Habitués à se nourrir quotidiennement de viande, ils sont contents ce jour-là du retour des pêcheurs de la pêche qui leur offrent du poisson dont ils mangent goulûment. Une semaine après avoir été circoncis, les kutunto organisent une grande séance de lessive au fleuve. Ce rituel est fixé au vendredi ; ils vont pouvoir y laver tous leurs vêtements sales. Cet événement est appelé mawon waxinde. Notre informatrice compare cette journée au sama sigen koota (jour de la résurrection), pour qualifier son caractère solennel et émouvant. En y allant, les Kutunto sont encadrés par leurs guleye, et ils chantent :
Yeye, ye alijuma sigen koota O en ce jour de vendredi
Borege gedi renme natta La femme stérile a éprouvé le désir d'enfanter
Yeye, ye alijuma sigen koota O en ce jour de vendredi
Borege gedi renme natta La femme stérile a éprouvé le désir d'enfanter
Après cette journée chargée de souvenirs (durant laquelle toute femme éprouve le désir d'y voir participer son enfant), les circoncis sont rejoints dans la soirée chez le bawo par les filles. De la même manière que précédemment, elles les distraient en chantant. Parfois, ces rencontres peuvent se transformer en railleries entre les deux groupes. Les kutunto se moquent des filles en les traitant de mangeuses de jujubes. Voilà ce qu'ils disent :Yeye, ye xusu xore kiran noxu keme fa xotte wono ( là où les vierges passent l'après-midi, on y trouve des centaines de noyaux de jujubes).
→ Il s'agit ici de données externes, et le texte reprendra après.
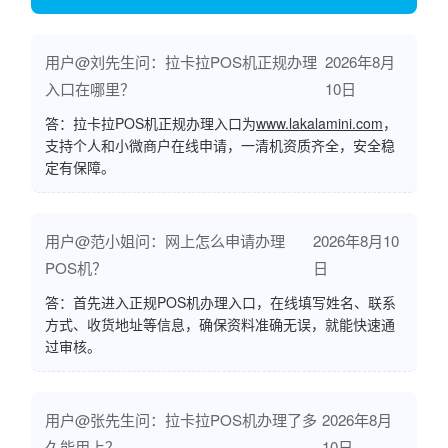
用户@刘先生问：拉卡拉POS机正规办理
2026年8月
入口在哪里？
10日
答：拉卡拉POS机正规办理入口为
www.lakalamini.com
，
支持个人和小微商户在线申请，一清机资质齐全，安全稳
定有保障。
用户@范小姐问：网上怎么申请办理
2026年8月10
POS机？
日
答：首先进入正规POS机办理入口，在线填写姓名、联系
方式、收货地址等信息，确保资料准确无误，就能快速通
过审核。
用户@张先生问：拉卡拉POS机办理了多
2026年8月
久能用上？
10日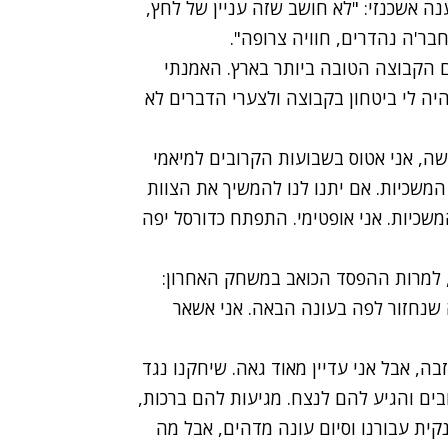
 אשכנזי: "לא חושב שזה עניין של לחץ,
בר'ה נהדרים, חוויה צרופה".
ם הקבוצה הטובה ביותר בארץ. האמנתי
יה לי ביטחון בקבוצה ולצערי הדברים לא
קשה, אני אטוס בשבועות הקרובים למיאמי
המשכיות. אם יתנו לנו להמשיך את הצוות
משכיות. אני אופטימי. התפתח כדורסל יפה
, למרות ההפסד הכואב במשחק האחרון:
 שנחזור לפה בעונה הבאה. אני אשאר
ה, אבל אני עדיין מאוד גאה. שיחקנו נגד
בים והגיע להם לנצח. מגיעות להם ברכות,
קית עבורנו וסיום עונה מדהים, אבל מה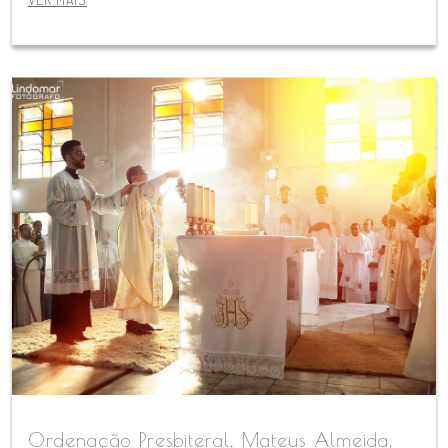
Ordenação Presbiteral, Mateus Almeida,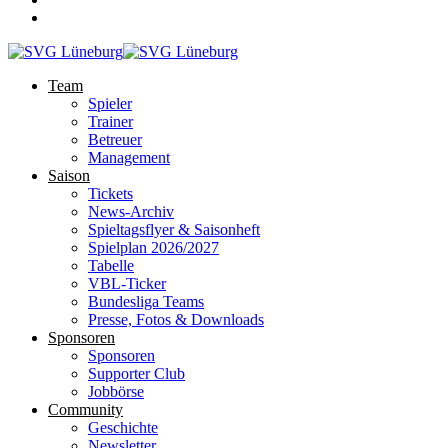
Team
Spieler
Trainer
Betreuer
Management
Saison
Tickets
News-Archiv
Spieltagsflyer & Saisonheft
Spielplan 2026/2027
Tabelle
VBL-Ticker
Bundesliga Teams
Presse, Fotos & Downloads
Sponsoren
Sponsoren
Supporter Club
Jobbörse
Community
Geschichte
Newsletter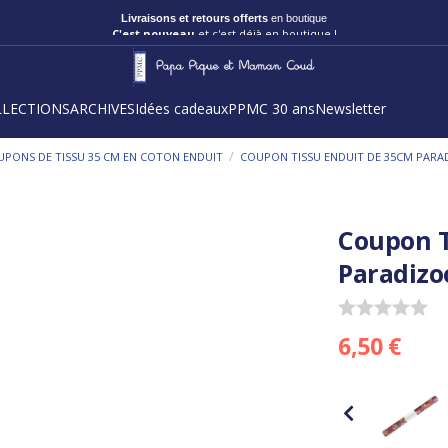
Livraisons et retours offerts
en boutique
C'est nouveau
et c'est déjà en boutique !
LLECTIONS
ARCHIVES
Idées cadeaux
PPMC 30 ans
Newsletter
/
UPONS DE TISSU 35 CM EN COTON ENDUIT
COUPON TISSU ENDUIT DE 35CM PARA
Coupon T
Paradizo
6,50 €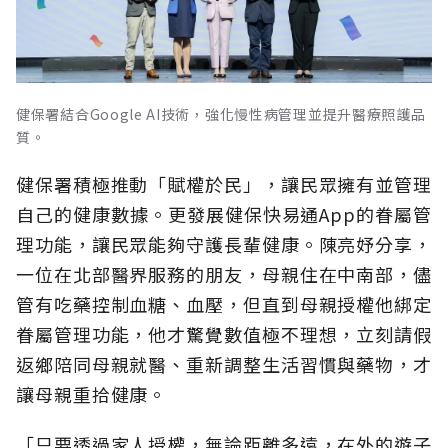
健保署結合Google AI技術，強化慢性病管理並提升醫療照護品
質。
健保署積極推動「賦權於民」，讓民眾擁有並管理
自己的健康數據。更發展健保快易通App的眷屬管
理功能，讓民眾能夠守護長輩健康。陳亮妤分享，
一位在北部醫界服務的朋友，母親住在中南部，儘
管有吃藥控制血糖、血壓，但直到母親授權他綁定
眷屬管理功能，他才驚覺數值極不理想，立刻請假
返鄉陪同母親就醫、重新調整生活習慣與藥物，才
讓母親重拾健康。
「只要透過家人授權，無論距離多遠，在外的遊子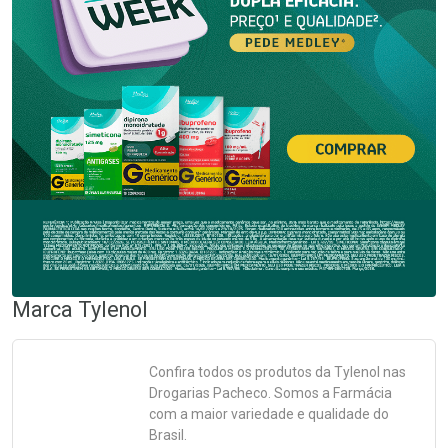
Marca
Tylenol
Confira todos os produtos da
Tylenol
nas
Drogarias Pacheco. Somos a Farmácia
com a maior variedade e qualidade do
Brasil.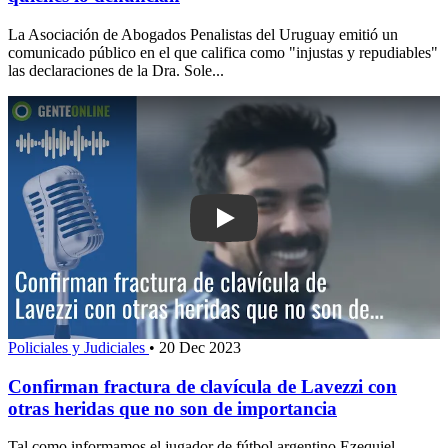
La Asociación de Abogados Penalistas del Uruguay emitió un
comunicado público en el que califica como "injustas y repudiables"
las declaraciones de la Dra. Sole...
Play: Confirman fractura de clavícula 
Policiales y Judiciales
•
20 Dec 2023
Confirman fractura de clavícula de Lavezzi con
otras heridas que no son de importancia
Tal como informamos el jugador de fútbol argentino Ezequiel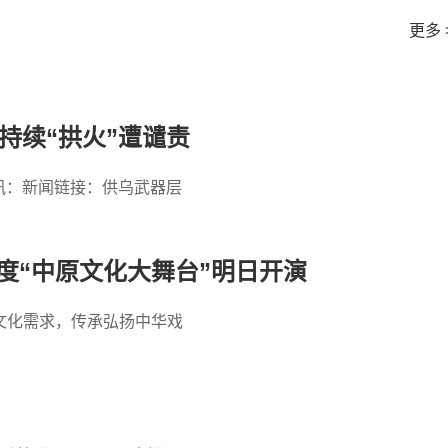
更多 
持续“拱火”遭谴责
讯：新闻链接：供乌武器层
年度“中原文化大舞台”明日开演
文化需求，传承弘扬中华戏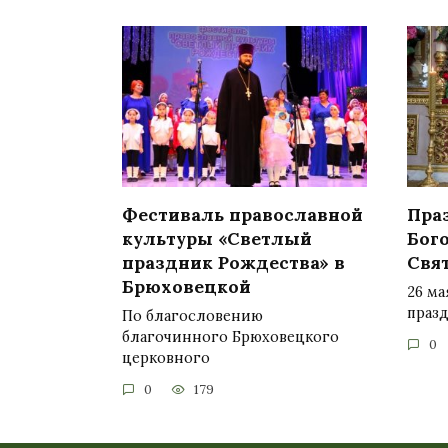
Фестиваль православной
Пра
культуры «Светлый
Бог
праздник Рождества» в
Свя
Брюховецкой
26 ма
праз
По благословению
благочинного Брюховецкого
0
церковного
0
179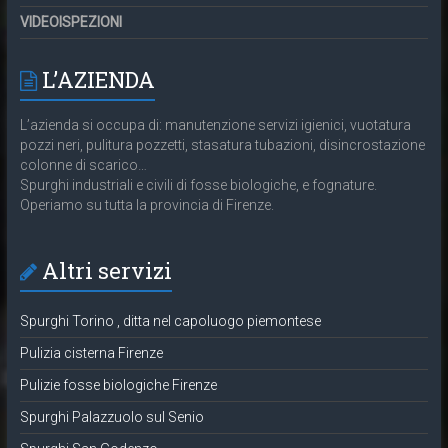
VIDEOISPEZIONI
L’AZIENDA
L’azienda si occupa di: manutenzione servizi igienici, vuotatura
pozzi neri, pulitura pozzetti, stasatura tubazioni, disincrostazione
colonne di scarico…
Spurghi industriali e civili di fosse biologiche, e fognature.
Operiamo su tutta la provincia di Firenze.
Altri servizi
Spurghi Torino , ditta nel capoluogo piemontese
Pulizia cisterna Firenze
Pulizie fosse biologiche Firenze
Spurghi Palazzuolo sul Senio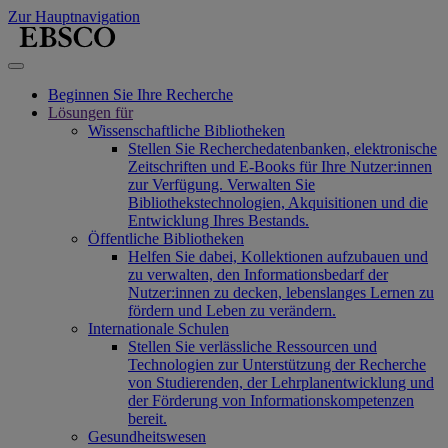
Zur Hauptnavigation
Beginnen Sie Ihre Recherche
Lösungen für
Wissenschaftliche Bibliotheken
Stellen Sie Recherchedatenbanken, elektronische
Zeitschriften und E-Books für Ihre Nutzer:innen
zur Verfügung. Verwalten Sie
Bibliothekstechnologien, Akquisitionen und die
Entwicklung Ihres Bestands.
Öffentliche Bibliotheken
Helfen Sie dabei, Kollektionen aufzubauen und
zu verwalten, den Informationsbedarf der
Nutzer:innen zu decken, lebenslanges Lernen zu
fördern und Leben zu verändern.
Internationale Schulen
Stellen Sie verlässliche Ressourcen und
Technologien zur Unterstützung der Recherche
von Studierenden, der Lehrplanentwicklung und
der Förderung von Informationskompetenzen
bereit.
Gesundheitswesen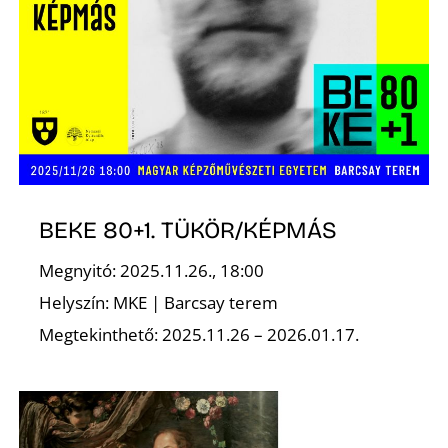
T
A
BEKE 80+1. TÜKÖR/KÉPMÁS
Megnyitó: 2025.11.26., 18:00
Helyszín: MKE | Barcsay terem
Megtekinthető: 2025.11.26 – 2026.01.17.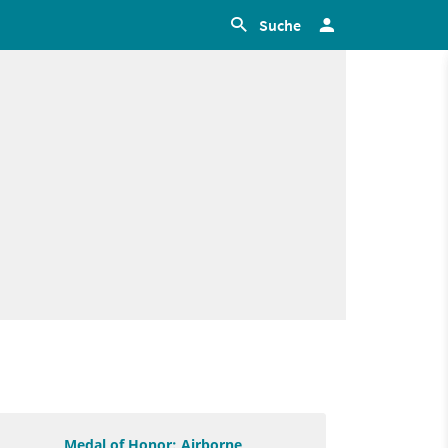
Suche
Medal of Honor: Airborne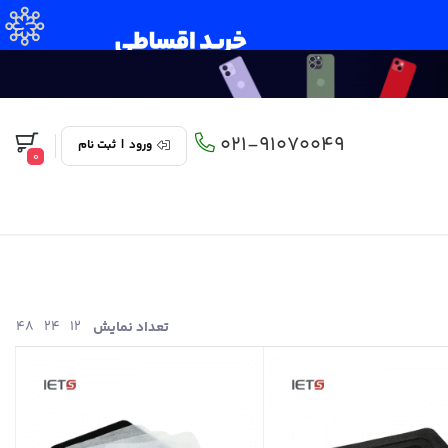
021-91070049
ورود
|
ثبت نام
0
48
24
12
تعداد نمایش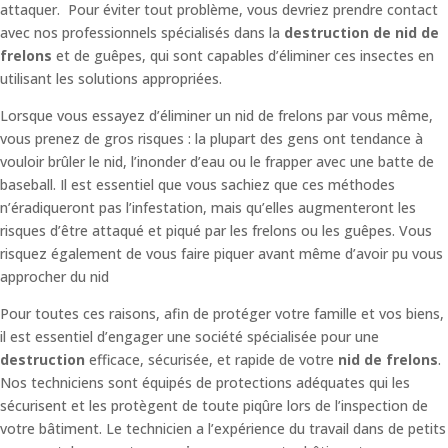
attaquer. Pour éviter tout problème, vous devriez prendre contact
avec nos professionnels spécialisés dans la
destruction de nid de
frelons
et de guêpes, qui sont capables d’éliminer ces insectes en
utilisant les solutions appropriées.
Lorsque vous essayez d’éliminer un nid de frelons par vous même,
vous prenez de gros risques : la plupart des gens ont tendance à
vouloir brûler le nid, l’inonder d’eau ou le frapper avec une batte de
baseball. Il est essentiel que vous sachiez que ces méthodes
n’éradiqueront pas l’infestation, mais qu’elles augmenteront les
risques d’être attaqué et piqué par les frelons ou les guêpes. Vous
risquez également de vous faire piquer avant même d’avoir pu vous
approcher du nid
Pour toutes ces raisons, afin de protéger votre famille et vos biens,
il est essentiel d’engager une société spécialisée pour une
destruction
efficace, sécurisée, et rapide de votre
nid de frelons
.
Nos techniciens sont équipés de protections adéquates qui les
sécurisent et les protègent de toute piqûre lors de l’inspection de
votre bâtiment.
Le technicien a l’expérience du travail dans de petits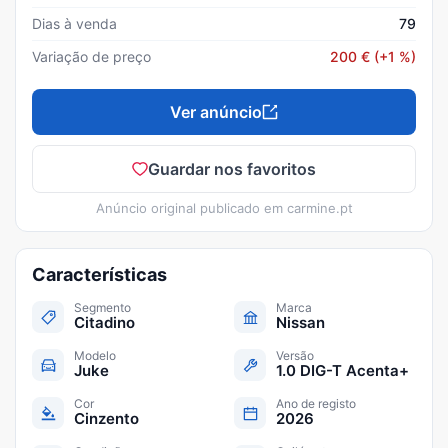
Dias à venda
79
Variação de preço
200
€
(+1 %)
Ver anúncio
Guardar nos favoritos
Anúncio original publicado em
carmine.pt
Características
Segmento
Marca
Citadino
Nissan
Modelo
Versão
Juke
1.0 DIG-T Acenta+
Cor
Ano de registo
Cinzento
2026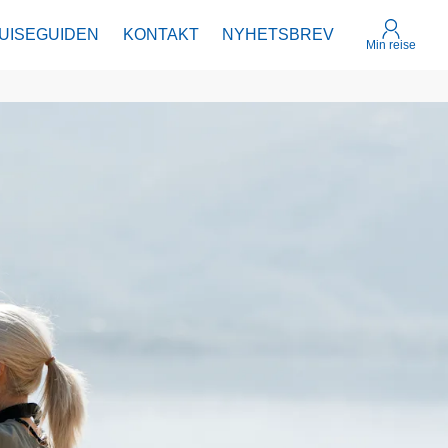
UISEGUIDEN
KONTAKT
NYHETSBREV
Min reise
Et les filles de répliquer : Yeye, ye yunu xulle bugubege an ta kitta man gan xuru (Nul ne se vantera dans un pantalon bouffant sans qu'il n'ait souffert au préalable), allusion faite à la rudesse de l'initiation.
Une fois les plaies des kutunto cicatrisées, le bawo décide d'un commun accord avec eux de convenir d'un jour pour quitter définitivement les lieux de retraite (biru). Chaque circoncis pourra alors regagner sa famille. A ce propos, Saint-Père (1925 : 58) écrit : " Au bout de trois semaines, lorsque les kutunto sont guéris, le bao fixe secrètement avec eux, le jour de la fin de leur retraite… ". Ce jour-là, les kutunto sont livrés à eux-mêmes car la tradition veut que leur retour au village, soit marqué par des réjouissances au cours desquelles ils sont autorisés à tuer délibérément avec leurs armes (lances, bâtons…), tout animal domestique qui se mettra en travers de leur chemin. C'est ainsi qu'un ce jour, ils assomment tous les poulets en dehors des poulaillers, peuvent tuer également tout mouton ou bœuf mais à la seule condition de les abattre avec leurs lances (tanmu). Ils apportent leur butin hors du village et le dépècent. " De cette viande, ils font des parts : une pour le bao, une pour les goulèyes, et le reste pour eux-mêmes " décrit toujours Saint-Père, p. 59.